The school will also continue its effort to find effective ways to assess student outcomes, Housh said.

Mills Lawn this year also hopes to strengthen its effort to improve school climate. Last year’s “Project Peace” effort will continue, and in 2014–15 the school will partner with local nonprofits, such as YS Kids Playhouse, to help kids become more familiar with peace-making behavior, including through role-playing and performance.

“They have the conceptual understanding” of positive behaviors, Housh said. “Now it’s about the practice.”

New this year at Mills Lawn will be two teachers. Heading the third fourth-grade class is Cheryl Devine, a veteran teacher from Colorado who rose to the top of about 150 applicants for the position. Devine comes from an International Baccalaureate school, which focuses on interdisciplinary education, a background that Housh believes will contribute to the Mills Lawn PBL emphasis.

Also new is special education teacher Renée Hatert of Cedarville, who Housh describes as “very effective and having a great rapport with kids.” About 70 to 80 applicants applied for the special ed job.

“We had a great pool of applicants, very strong,” he said.

Also new to the school is a fresh crop of Chromebooks, which are cheaper and more lightweight than laptops but provide many of the same capabilities. The school now has a ratio of two students to each Chromebook for fourth through sixth graders, and the equipment will be used by students working together on research projects.

The 2014–2015 school year will not skimp on challenges for Mills Lawn teachers and staff, and an increase in state-mandated testing for grades three through eight heads the list. While the school district earlier this summer announced that it might get a waiver for state testing due to its inclusion in a group of 15 innovative school districts, Yellow Springs recently learned that at least this year, the schools must continue to test.

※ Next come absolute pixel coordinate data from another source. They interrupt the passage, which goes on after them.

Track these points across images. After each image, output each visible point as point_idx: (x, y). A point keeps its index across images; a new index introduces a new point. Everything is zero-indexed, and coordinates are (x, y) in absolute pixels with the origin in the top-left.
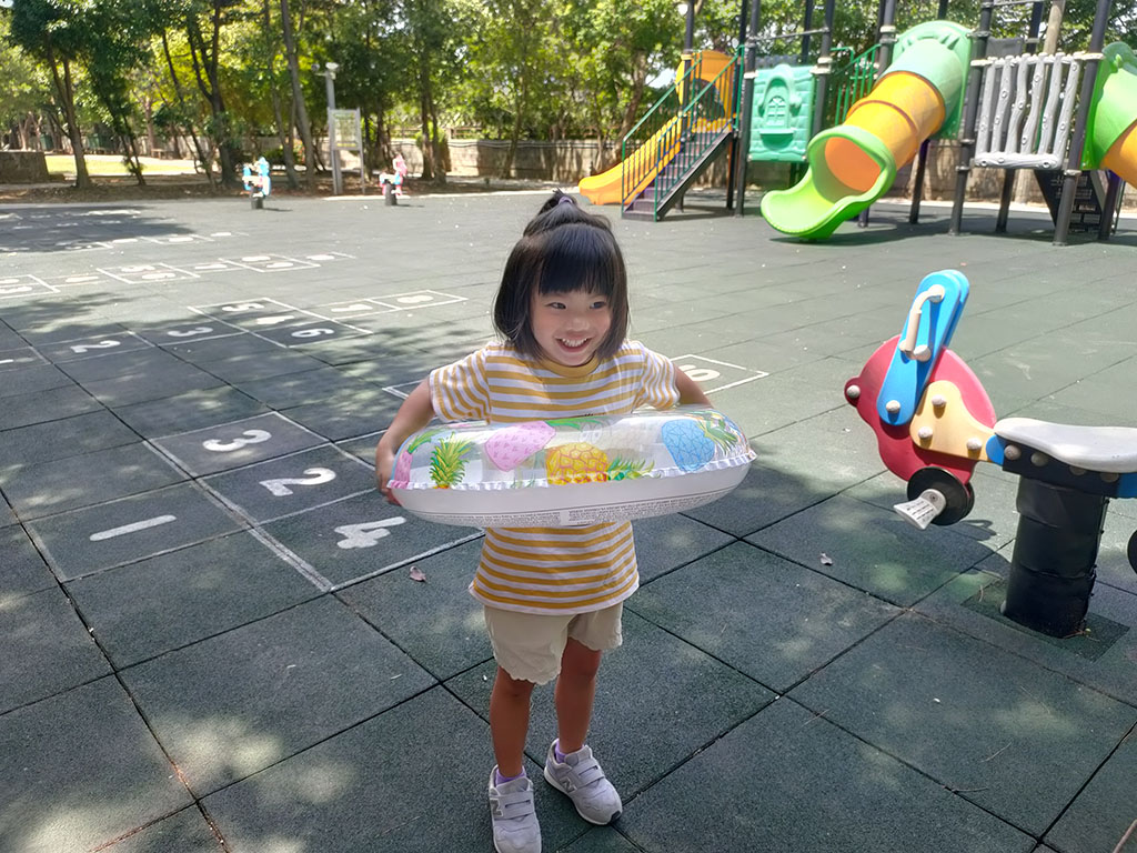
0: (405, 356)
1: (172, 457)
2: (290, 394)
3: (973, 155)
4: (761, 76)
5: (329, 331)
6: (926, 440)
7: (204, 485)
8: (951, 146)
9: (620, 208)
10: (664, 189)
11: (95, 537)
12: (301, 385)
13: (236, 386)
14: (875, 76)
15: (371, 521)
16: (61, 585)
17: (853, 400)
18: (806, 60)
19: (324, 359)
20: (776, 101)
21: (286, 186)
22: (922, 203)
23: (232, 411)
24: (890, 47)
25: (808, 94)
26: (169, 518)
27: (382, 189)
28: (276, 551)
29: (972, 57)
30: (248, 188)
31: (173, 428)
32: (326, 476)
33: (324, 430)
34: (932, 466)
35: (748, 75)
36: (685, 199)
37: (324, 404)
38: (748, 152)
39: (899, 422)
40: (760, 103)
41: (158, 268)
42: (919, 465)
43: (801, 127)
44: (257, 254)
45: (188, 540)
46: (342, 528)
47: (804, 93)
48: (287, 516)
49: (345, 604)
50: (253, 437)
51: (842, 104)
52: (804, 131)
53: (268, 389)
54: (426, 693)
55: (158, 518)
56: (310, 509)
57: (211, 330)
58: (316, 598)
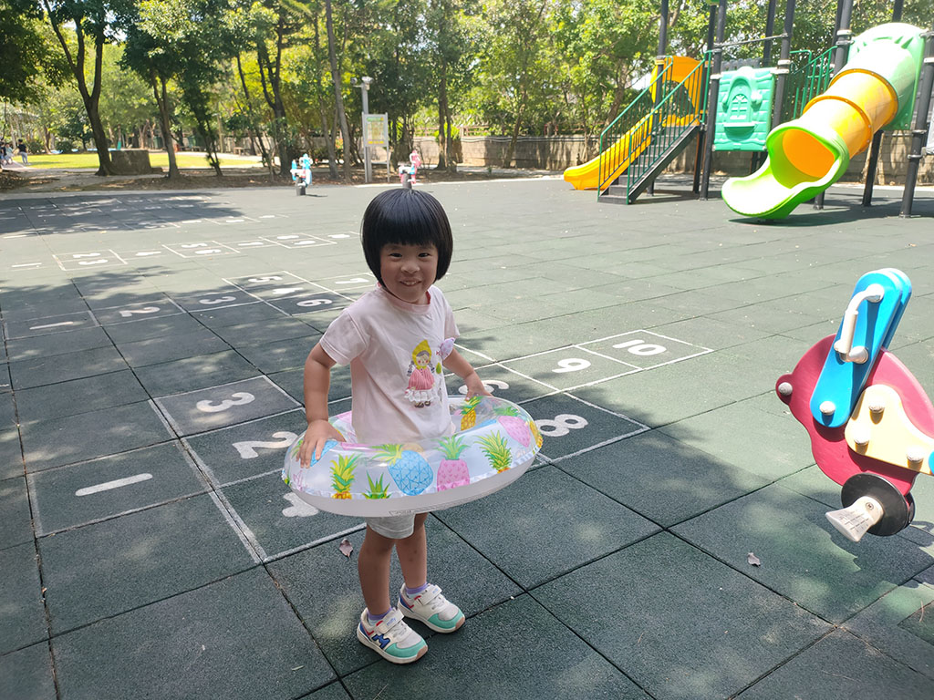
1: (168, 415)
2: (281, 359)
3: (925, 145)
4: (726, 77)
5: (328, 302)
6: (863, 447)
7: (186, 444)
8: (903, 136)
9: (597, 192)
10: (636, 176)
11: (80, 493)
12: (292, 351)
13: (239, 350)
14: (832, 75)
16: (36, 539)
17: (785, 398)
18: (766, 62)
19: (316, 327)
20: (739, 98)
21: (328, 176)
22: (875, 187)
23: (229, 373)
24: (846, 49)
25: (768, 92)
26: (147, 476)
27: (400, 178)
28: (227, 517)
29: (925, 55)
30: (294, 178)
31: (177, 388)
32: (290, 440)
34: (868, 472)
35: (713, 77)
36: (655, 184)
38: (713, 143)
39: (835, 423)
40: (724, 100)
41: (209, 244)
42: (855, 470)
43: (761, 121)
44: (290, 233)
45: (155, 500)
46: (291, 495)
47: (764, 91)
48: (247, 480)
49: (273, 578)
50: (240, 399)
51: (800, 99)
52: (766, 124)
53: (264, 353)
54: (323, 689)
55: (138, 476)
56: (269, 473)
57: (234, 299)
58: (248, 570)
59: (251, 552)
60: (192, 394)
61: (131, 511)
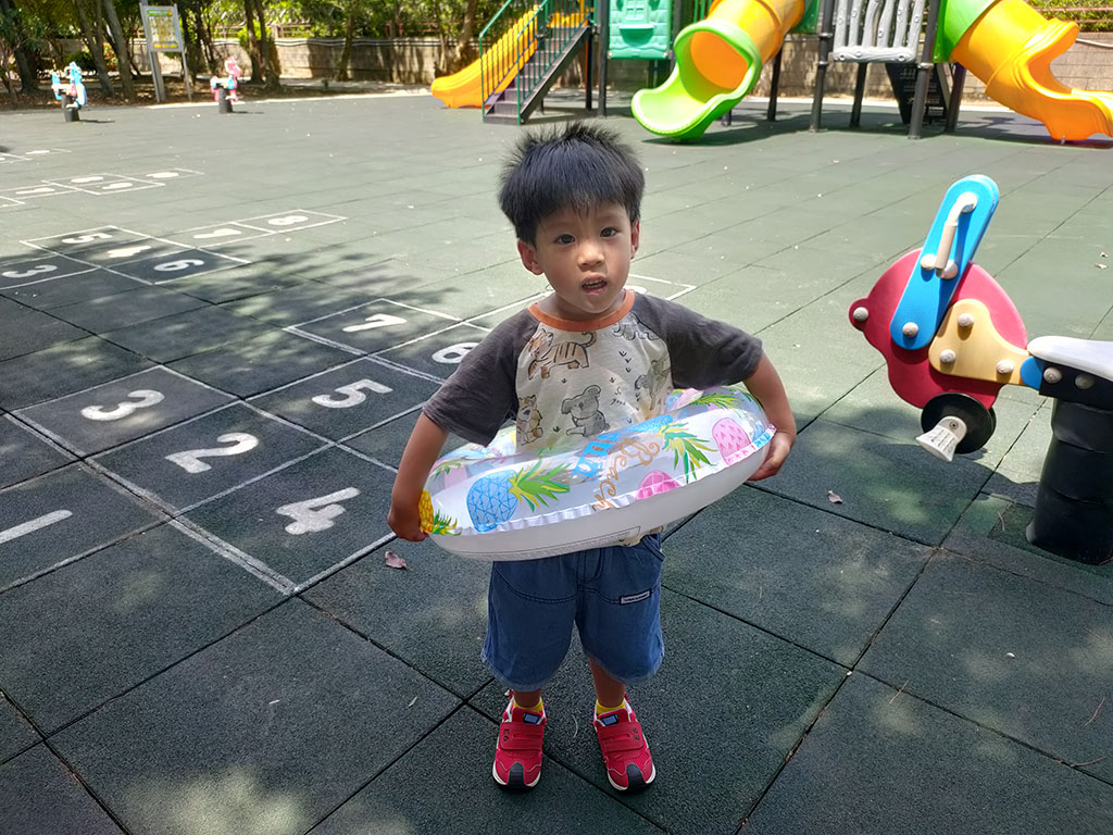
0: (297, 288)
1: (47, 432)
2: (173, 343)
3: (831, 50)
5: (198, 262)
6: (947, 364)
9: (480, 111)
12: (184, 331)
13: (103, 336)
15: (318, 496)
17: (858, 324)
19: (205, 297)
21: (102, 94)
22: (779, 100)
23: (106, 368)
26: (64, 514)
27: (214, 94)
28: (212, 547)
30: (58, 98)
31: (37, 395)
32: (247, 443)
33: (228, 385)
34: (951, 392)
36: (545, 100)
37: (221, 352)
38: (608, 48)
39: (918, 345)
43: (660, 22)
44: (87, 174)
45: (94, 542)
46: (285, 508)
48: (212, 498)
49: (317, 608)
50: (142, 399)
52: (664, 26)
53: (144, 337)
54: (452, 718)
55: (49, 515)
56: (239, 487)
57: (53, 268)
58: (279, 605)
59: (271, 583)
60: (67, 400)
61: (67, 561)
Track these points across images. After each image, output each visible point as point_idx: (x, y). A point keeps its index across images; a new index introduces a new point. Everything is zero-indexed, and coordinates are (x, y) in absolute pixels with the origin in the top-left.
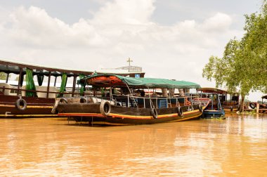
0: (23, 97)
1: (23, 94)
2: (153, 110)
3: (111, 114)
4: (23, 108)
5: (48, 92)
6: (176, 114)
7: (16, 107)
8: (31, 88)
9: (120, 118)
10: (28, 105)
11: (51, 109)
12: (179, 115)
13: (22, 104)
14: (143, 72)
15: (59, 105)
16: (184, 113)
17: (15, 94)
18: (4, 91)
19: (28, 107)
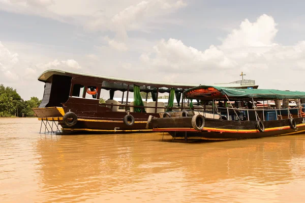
0: (130, 113)
1: (132, 110)
2: (258, 123)
3: (206, 129)
4: (131, 124)
5: (156, 108)
6: (289, 127)
7: (124, 123)
8: (139, 104)
9: (218, 132)
10: (136, 120)
11: (146, 123)
12: (292, 127)
13: (129, 119)
14: (256, 85)
15: (152, 120)
16: (298, 125)
17: (124, 111)
18: (112, 107)
19: (136, 122)
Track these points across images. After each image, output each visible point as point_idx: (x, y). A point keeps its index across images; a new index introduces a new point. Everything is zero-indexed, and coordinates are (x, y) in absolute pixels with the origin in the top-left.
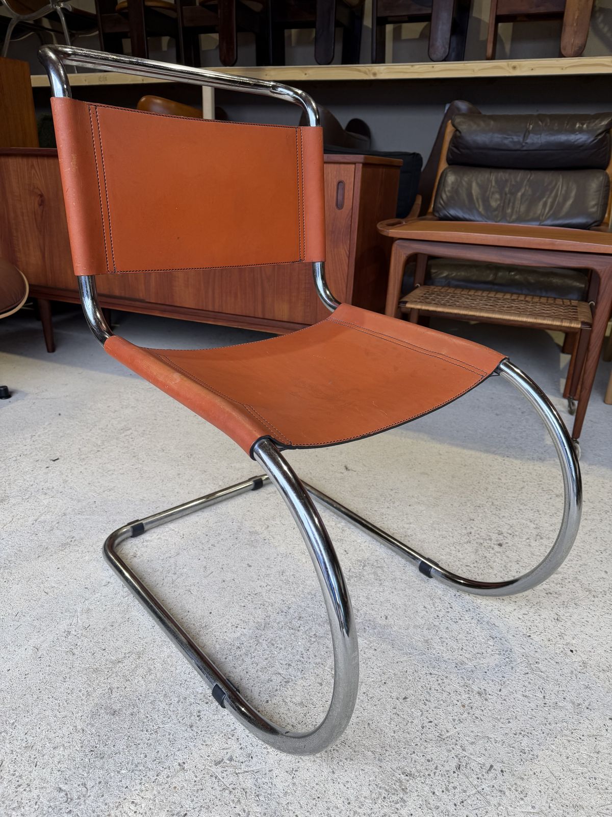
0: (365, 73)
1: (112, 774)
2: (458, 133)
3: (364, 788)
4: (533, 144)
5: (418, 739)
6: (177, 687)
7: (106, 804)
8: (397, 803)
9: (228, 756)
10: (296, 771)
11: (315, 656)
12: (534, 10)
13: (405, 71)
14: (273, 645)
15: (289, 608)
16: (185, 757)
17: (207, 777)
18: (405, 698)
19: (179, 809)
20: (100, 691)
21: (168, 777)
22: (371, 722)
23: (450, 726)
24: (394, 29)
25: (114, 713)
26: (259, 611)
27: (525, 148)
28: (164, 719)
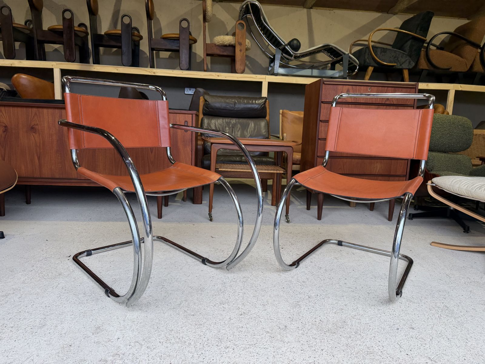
0: (149, 72)
2: (207, 102)
4: (238, 108)
12: (221, 53)
13: (169, 73)
24: (156, 53)
27: (235, 109)
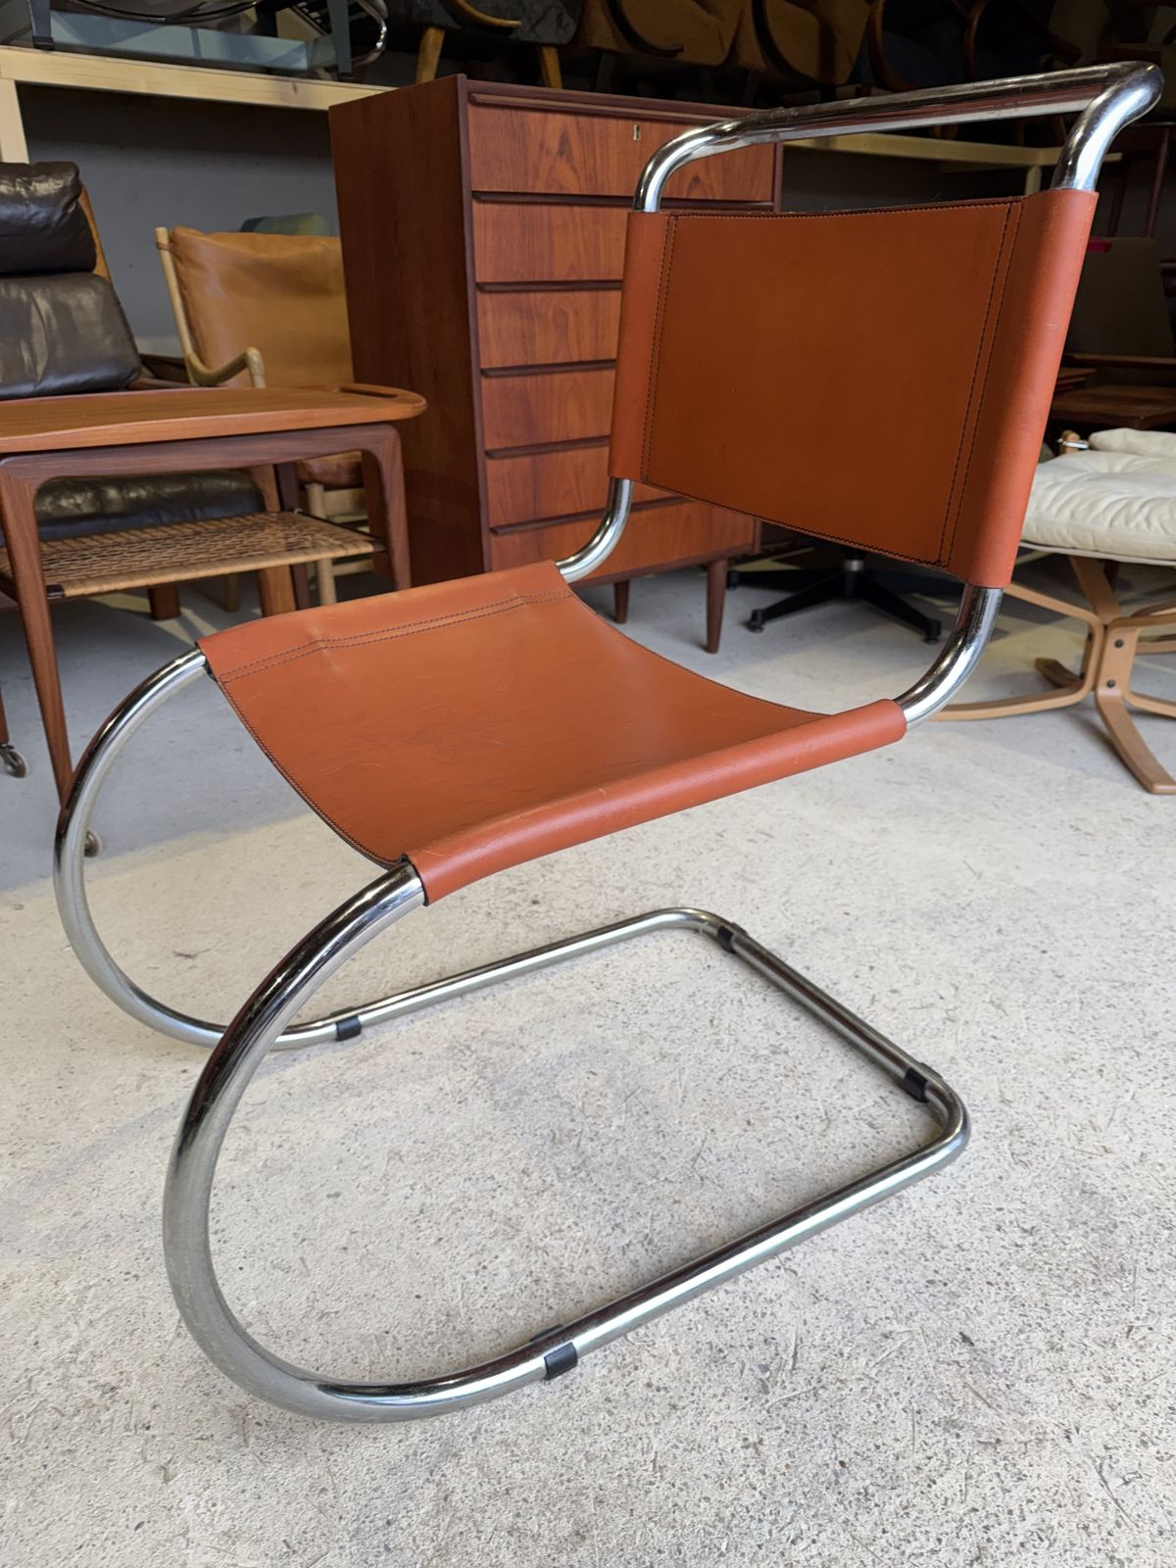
3: (870, 1227)
5: (818, 1142)
6: (573, 1405)
8: (901, 1205)
9: (757, 1371)
10: (817, 1291)
11: (618, 1186)
14: (560, 1231)
15: (492, 1178)
16: (734, 1435)
17: (784, 1411)
18: (749, 1123)
19: (829, 1471)
20: (505, 1555)
21: (763, 1472)
22: (771, 1176)
23: (811, 1103)
25: (580, 1536)
26: (470, 1222)
28: (639, 1447)
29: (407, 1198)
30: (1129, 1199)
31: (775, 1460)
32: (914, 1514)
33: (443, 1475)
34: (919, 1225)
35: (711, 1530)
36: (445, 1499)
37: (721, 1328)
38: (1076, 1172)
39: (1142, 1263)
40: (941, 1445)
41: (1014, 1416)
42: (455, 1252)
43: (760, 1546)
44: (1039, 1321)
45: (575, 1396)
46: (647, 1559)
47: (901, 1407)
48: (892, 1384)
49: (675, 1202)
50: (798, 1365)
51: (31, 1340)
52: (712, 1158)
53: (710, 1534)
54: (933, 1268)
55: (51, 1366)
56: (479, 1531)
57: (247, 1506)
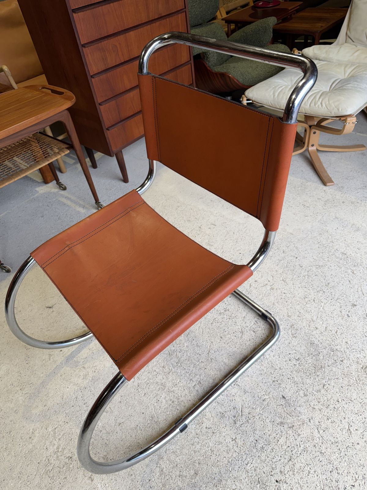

But while Mills Lawn will do what it must to comply with state law, Housh has no intention of diminishing the school’s emphasis on project-based learning.
“I’m empowering my teachers to do PBL, to be adventurous, to take risks,” he said. Tests should be treated as tests, not curriculum, he said, stating that, regarding the state tests, “I’m firmly convinced that these tests don’t measure the important things.”

Those important things are whether students are learning to communicate, to think critically, to have grit and to find creative solutions to problems, according to Housh, and that’s what he believes project-based learning teaches.

“I’m very excited about this year,” he said. “We have a great team and we’re doing the right things.”